This bread pudding is a soft custard even more tender than a flan, and all of the sugar is in sauce at the bottom of the double boiler, until you invert it.  This allows a rustic mix of flavors, as the ingredients are layered into the pot, and cooked gently for a couple of hours, and then allowed to rest before being turned out.  The recipe is so simple, but I have fancied it up with Cognac, vanilla bean, and freshly grated cinnamon and nutmeg if you like.  You could do many variations: almond extract, ginger, different types of bread, bourbon instead of Cognac, dried fruits– I have been thinking about this while it simmers away. I would swoon with adjectives telling you how it tasted, but I feel like the pictures speak for themselves.  If you have ever had a good custard, or a good hard sauce, well, this is lot of flavors you may have had– but all together in layers. I had made it twice, and will be making it many more times.

This was our Christmas dinner dessert that followed an epic fresh ham roasted in the oven.  The ham came from North Carolina, and the bain marie came from Tucson.  Fresh ham is not the pink smoked/ cured things you see in the store.  Ham merely refers to a cut of meat, not the salty flavor of cold cuts after curing and smoking the meat. A fresh ham is like a big pork roast that cooks slow, has lots of healthy fat, and the most wonderful pan drippings (especially when braised with white wine). We brined the ham in fresh rosemary, garlic, onion, celery, cloves, salt and sugar. Then we roasted it for about 6 hours.

But back to the pudding.  It was quite the encore.  It is very simple.

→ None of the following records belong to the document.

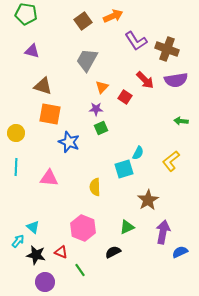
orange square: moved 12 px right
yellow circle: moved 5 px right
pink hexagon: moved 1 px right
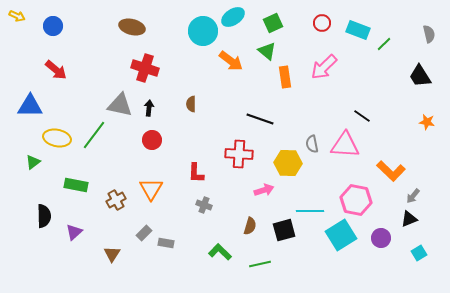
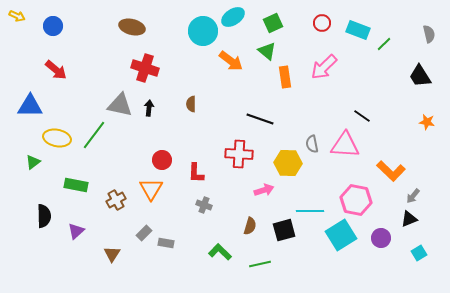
red circle at (152, 140): moved 10 px right, 20 px down
purple triangle at (74, 232): moved 2 px right, 1 px up
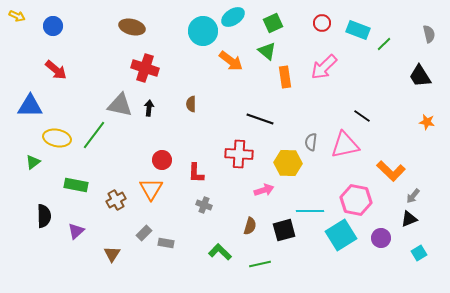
gray semicircle at (312, 144): moved 1 px left, 2 px up; rotated 18 degrees clockwise
pink triangle at (345, 145): rotated 16 degrees counterclockwise
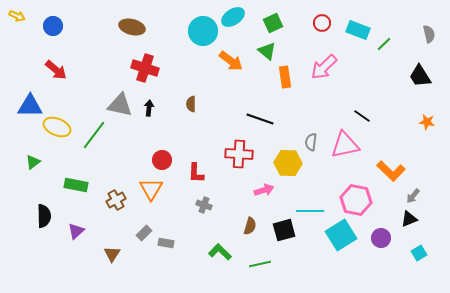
yellow ellipse at (57, 138): moved 11 px up; rotated 12 degrees clockwise
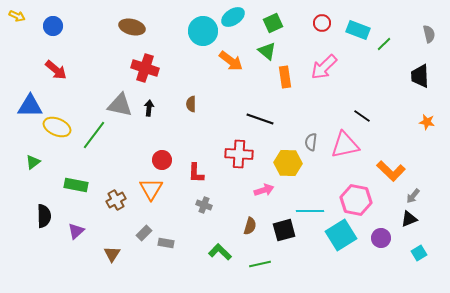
black trapezoid at (420, 76): rotated 30 degrees clockwise
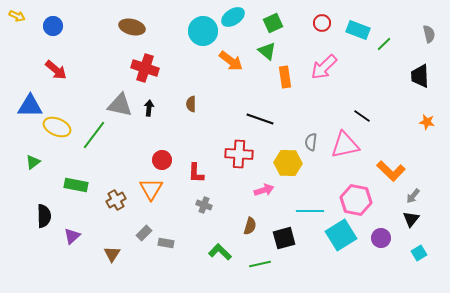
black triangle at (409, 219): moved 2 px right; rotated 30 degrees counterclockwise
black square at (284, 230): moved 8 px down
purple triangle at (76, 231): moved 4 px left, 5 px down
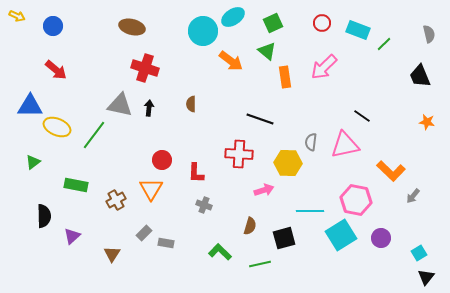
black trapezoid at (420, 76): rotated 20 degrees counterclockwise
black triangle at (411, 219): moved 15 px right, 58 px down
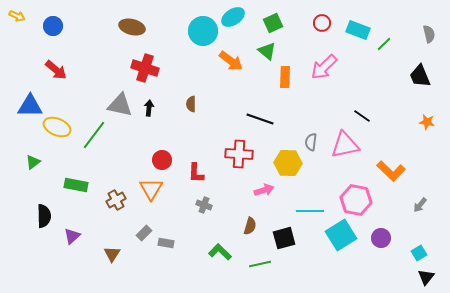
orange rectangle at (285, 77): rotated 10 degrees clockwise
gray arrow at (413, 196): moved 7 px right, 9 px down
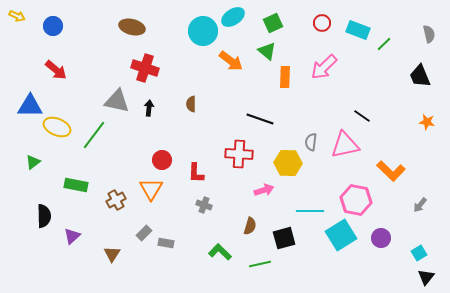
gray triangle at (120, 105): moved 3 px left, 4 px up
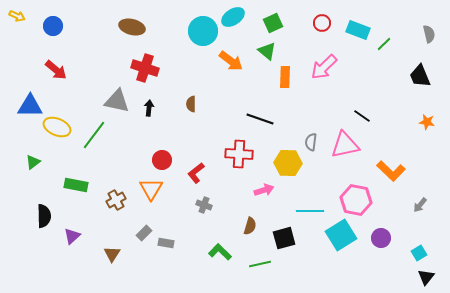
red L-shape at (196, 173): rotated 50 degrees clockwise
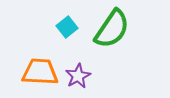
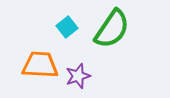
orange trapezoid: moved 7 px up
purple star: rotated 10 degrees clockwise
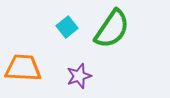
orange trapezoid: moved 17 px left, 3 px down
purple star: moved 1 px right
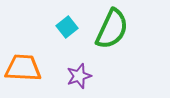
green semicircle: rotated 9 degrees counterclockwise
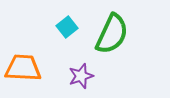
green semicircle: moved 5 px down
purple star: moved 2 px right
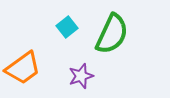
orange trapezoid: rotated 141 degrees clockwise
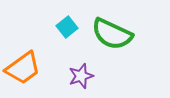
green semicircle: rotated 90 degrees clockwise
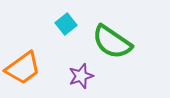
cyan square: moved 1 px left, 3 px up
green semicircle: moved 8 px down; rotated 9 degrees clockwise
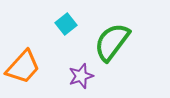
green semicircle: rotated 93 degrees clockwise
orange trapezoid: moved 1 px up; rotated 12 degrees counterclockwise
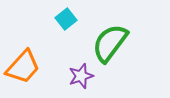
cyan square: moved 5 px up
green semicircle: moved 2 px left, 1 px down
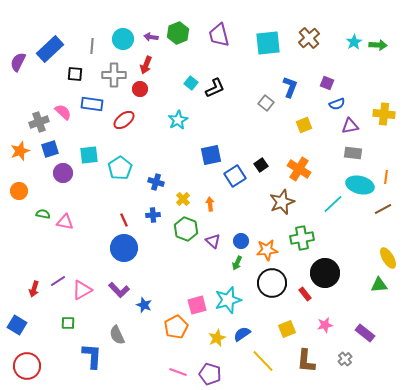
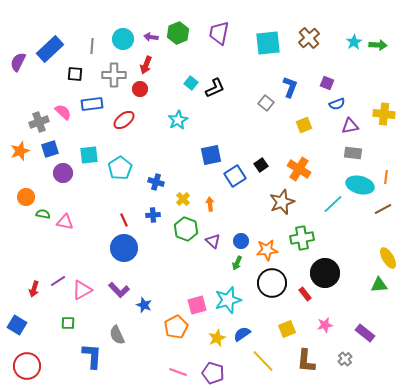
purple trapezoid at (219, 35): moved 2 px up; rotated 25 degrees clockwise
blue rectangle at (92, 104): rotated 15 degrees counterclockwise
orange circle at (19, 191): moved 7 px right, 6 px down
purple pentagon at (210, 374): moved 3 px right, 1 px up
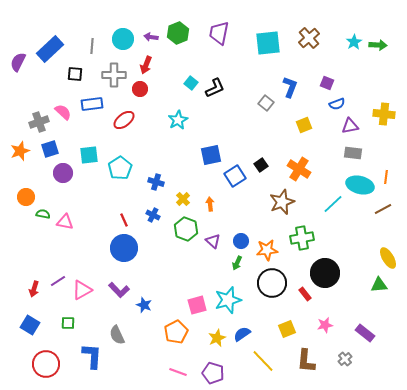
blue cross at (153, 215): rotated 32 degrees clockwise
blue square at (17, 325): moved 13 px right
orange pentagon at (176, 327): moved 5 px down
red circle at (27, 366): moved 19 px right, 2 px up
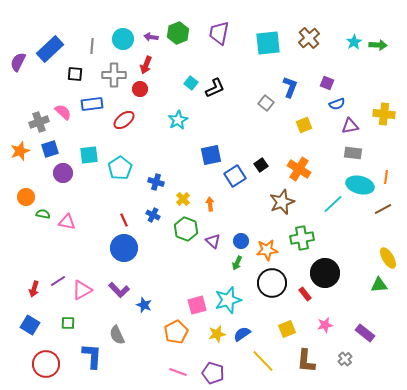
pink triangle at (65, 222): moved 2 px right
yellow star at (217, 338): moved 4 px up; rotated 12 degrees clockwise
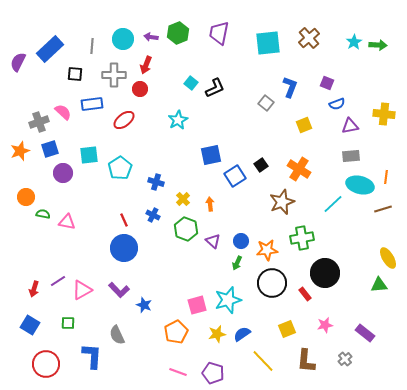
gray rectangle at (353, 153): moved 2 px left, 3 px down; rotated 12 degrees counterclockwise
brown line at (383, 209): rotated 12 degrees clockwise
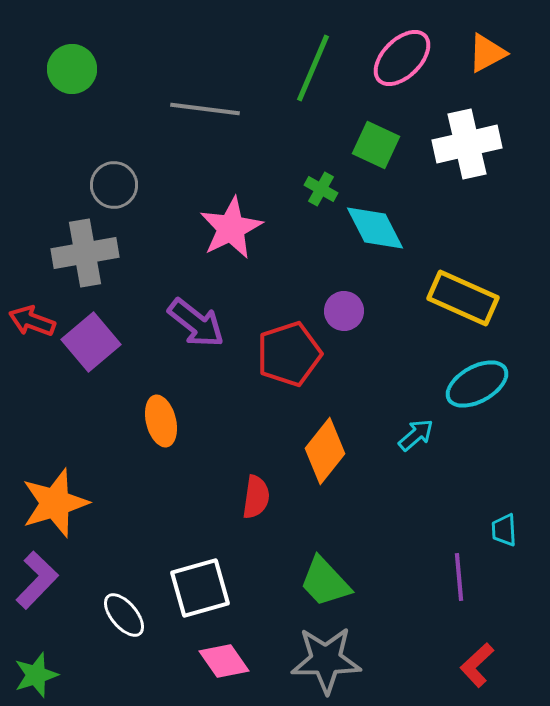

The night before, or the morning before, take the raisins and put them in a jar with the Cognac with the lid on. Let them plump. When you are ready to make the pudding, begin to layer the ingredients into a double boiler.

brown sugar

place bread and raisin mixture on top of brown sugar– do not mix

place the bottom of the bain marie on the stove, fill with about 3 inches of water

place the insert filled with sugar and bread into the bottom of bain marie

pour the custard mixture of egg, milk, salt, vanilla bean over the bread– do not mix

pulling away from the sides

Bain Marie Custard Bread Pudding


                    • 3/4 cup brown sugar
                    • 1/2 cup raisins
                    • 1/4 cup Cognac
                    • 3-4 slices of bread (such as cracked wheat sourdough) cut into 1 inch squares or torn
                    • zest of half an orange
                    • 1 tsp cinnamon
                    • 1/4 tsp nutmeg
                    • 3 eggs
                    • 2 cups whole milk
                    • 1/2 vanilla bean, scraped
                    • 1/4 tsp salt


  1. Plump raisins in Cognac for several hours.
  2. Spread brown sugar evenly into bain marie insert pan.
  3. Toss bread with raisins, Cognac, orange zest, cinnamon, nutmeg.  Layer the bread over the brown sugar, DO NOT MIX with the sugar.
  4. Whisk the eggs, milk, and scraped vanilla bean seeds and salt together until creamy and pale yellow.  Set aside.
  5. Add water to the bottom pan of the double boiler/ bain marie– about 3 inches, and place it on the stove.  Place the insert pan (with sugar and bread layers inside) into the bottom pan.
  6. Pour the custard (milk and egg) mixture over the bread.  DO NOT MIX. Cover with a lid, leaving at least a couple of inches of space from the top of the pot for the custard to rise.
  7. Heat on medium-high until water is boiling, then reduce to medium. Cook for 1 1/2 to 2 hours, checking after 45 minutes to add more water to the bottom pan.  I added water twice, and cooked for 2 hours.
  8. When the pudding is done it will be very soft like a flan, but pull away from the sides of the pot slightly when gently pressed.  Turn the heat off.  Leave the lid on, and let the pudding rest for one hour.  It will still be warm.  Turn the pudding out onto a platter with enough room/ depth for the sauce to pool around it.  Slice and serve warm, spooning the sauce over each piece.  Refrigerate any remaining pudding at this point.